An AI agent tasked with fetching a "Coke"—a piece of information—will make the same calculation you would. It will look for the highest-quality information from the most efficient source. If your webpage is hosted on a single server in Virginia, but the query originates in Tokyo, your data is the 7-Eleven. A competitor's data, hosted on a global CDN with a presence in Tokyo, is the Oxxo. Which one do you think the bot will choose?
From a Single Library to 320+ Corner Stores
Your Content, Everywhere.
This is where the strategy becomes practical. By using a Content Delivery Network (CDN), you aren't just putting your content online; you are strategically placing it in hundreds of locations at once. When I put my content on Cloudflare's network, it was instantly replicated across more than 320 cities globally. My single webpage became 320 individual storefronts.
This isn't just about making your site load faster for humans. It's about minimizing the "travel time" for the bots that now act as the gatekeepers to information. You are reducing the cost for that AI to use your data, making your content the path of least resistance.
When your content is well-structured, authoritative, and the closest, you create an unbeatable trifecta.
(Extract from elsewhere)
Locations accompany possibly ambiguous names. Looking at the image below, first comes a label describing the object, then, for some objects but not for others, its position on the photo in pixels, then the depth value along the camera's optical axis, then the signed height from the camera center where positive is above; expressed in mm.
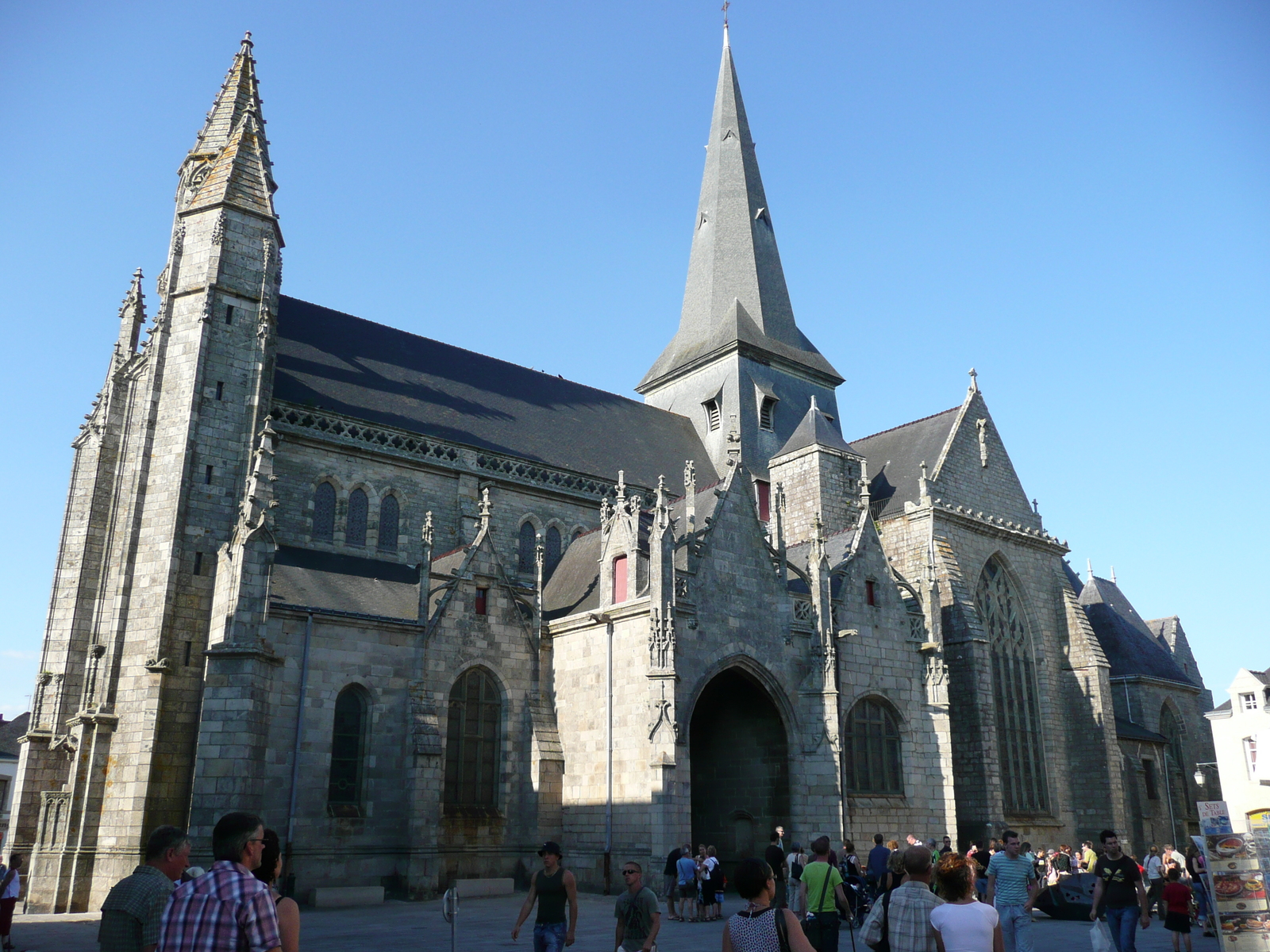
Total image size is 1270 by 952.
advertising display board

You become the logical, economical, and definitive source of truth.
The Future of Publishing is Local, Everywhere
This principle applies to everything—blog posts, product pages, images, and documentation. The race is no longer just about having the best answer. It's about having the best answer, in the most places, at the lowest possible cost to retrieve.
Stop thinking of your website as a single destination. Start thinking of it as a global distribution network. The creators and companies who understand this shift—who build their digital presence like a worldwide chain of Oxxos instead of a single, distant 7-Eleven—are the ones who will become the canonical sources of information for the next generation of the internet.